El Peugeot 505 cumple 40 años

Peugeot 505 un francés elegante cuyos faros se inspiraron en los ojos de Sofía Loren

Este año se cumple el 40° aniversario del lanzamiento del Peugeot 505, un modelo que hizo historia por ser la última gran berlina de la marca que recurrió a la tracción trasera y por su comportamiento dinámico y solidez en los terrenos más difíciles. 

Con un exterior audaz y dinámico, firmado por Pininfarina, y un interior elegante diseñado por Paul Bracq, conocido por su trabajo en modelos de Mercedes y BMW entre los años 50 y 70, el Peugeot 505 se comercializó entre 1979 y 1997. En estas casi dos décadas, superó los 1.300.000 vehículos producidos, logrando un éxito comercial en mercados tan difíciles como el estadounidense.

El Peugeot 505 fue uno de los iniciadores del concepto “World Car”, un vehículo con prestaciones capaces de satisfacer las necesidades de mercados muy diversos. No hay más que ver la lista de países en los que se fabricó: Francia, España (Vigo), Chile, Egipto, Argentina, Nueva Zelanda o, incluso, China e India ensamblaron unidades de este modelo.

 

El Peugeot 505 llegó al mercado en 1979 con un reto nada fácil: sustituir al Peugeot 504, un modelo que marcó una época en la historia de las grandes berlinas de la Marca y que definió el “estilo Peugeot” gracias a su perfil dinámico y sus emblemáticos faros, inspirados en los ojos de la actriz italiana Sofía Loren. Una misión que cumplió con nota, si nos fijamos en su trayectoria comercial, con 1.351.254 unidades vendidas hasta 1997, año en el que finalizó su fabricación en China.

Rural 505

Sus posibilidades se multiplicaron exponencialmente con el lanzamiento de su versión familiar, presentada en el Salón de Ginebra de 1982. Este espacioso break fue un ejemplo de modularidad décadas antes de que este concepto se pusiera de moda: permitía disponer de 3 filas de asientos y acoger hasta 8 pasajeros. Esta capacidad le hizo popular tanto entre las familias numerosas como entre los profesionales del taxi, que ya confiaban plenamente en este modelo por su fiabilidad. De hecho, esta versión compitió con éxito frente a los primeros monovolúmenes que fueron llegando al mercado.
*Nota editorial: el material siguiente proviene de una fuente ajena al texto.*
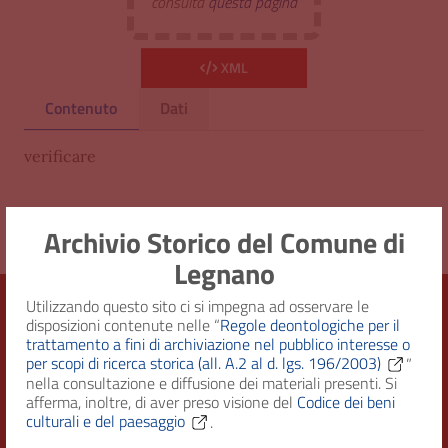
consulta
questa pagina
XML
Contenuto
Dati
verificare
Archivio Storico del Comune di
Legnano
Utilizzando questo sito ci si impegna ad osservare le
disposizioni contenute nelle “
Regole deontologiche per il
trattamento a fini di archiviazione nel pubblico interesse o
Città di Legnano – Archivio Storico
per scopi di ricerca storica (all. A.2 al d. lgs. 196/2003)
”
nella consultazione e diffusione dei materiali presenti. Si
afferma, inoltre, di aver preso visione del
Codice dei beni
culturali e del paesaggio
.
RECAPITI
La vocación internacional fue otro de los aspectos clave del Peugeot 505. Todo un “world car”, se fabricó en Sochaux (Francia), pero también en Vigo, España (donde se produjeron 146.216 unidades entre 1980 y 1987), China, Chile, Australia, India, Nueva Zelanda y Argentina.
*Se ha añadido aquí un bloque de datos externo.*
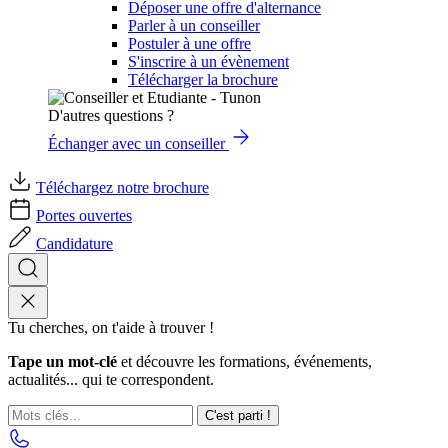
Déposer une offre d'alternance
Parler à un conseiller
Postuler à une offre
S'inscrire à un évènement
Télécharger la brochure
D'autres questions ?
Échanger avec un conseiller
Téléchargez notre brochure
Portes ouvertes
Candidature
Tu cherches, on t'aide à trouver !
Tape un mot-clé
et découvre les formations, événements,
actualités... qui te correspondent.
C'est parti !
El 505 fue uno de los últimos modelos de Peugeot que se vendieron en el difícil mercado estadounidense, donde desembarcó con un importante pedido para las míticas flotas de taxis amarillos de Nueva York y Los Ángeles. Su momento álgido en Estados Unidos llegó en 1984, cuando se matricularon 20.000 unidades del Peugeot 505 en el país. Con 1.351.254 unidades vendidas hasta 1997, año en el que finalizó su fabricación en China (dos años después de su despedida en Argentina).

Coco Fortunato

En Argentina también fue uno de los pocos lugares en el mundo donde el Peugeot 505 se utilizó para la competición. El más recordado fue el 505 de Jocé "Coco" Fortunato a fines de los 80 en el TC2000, auto que todavía se mantiene intacto en los talleres del piloto en la ciudad de Lobos.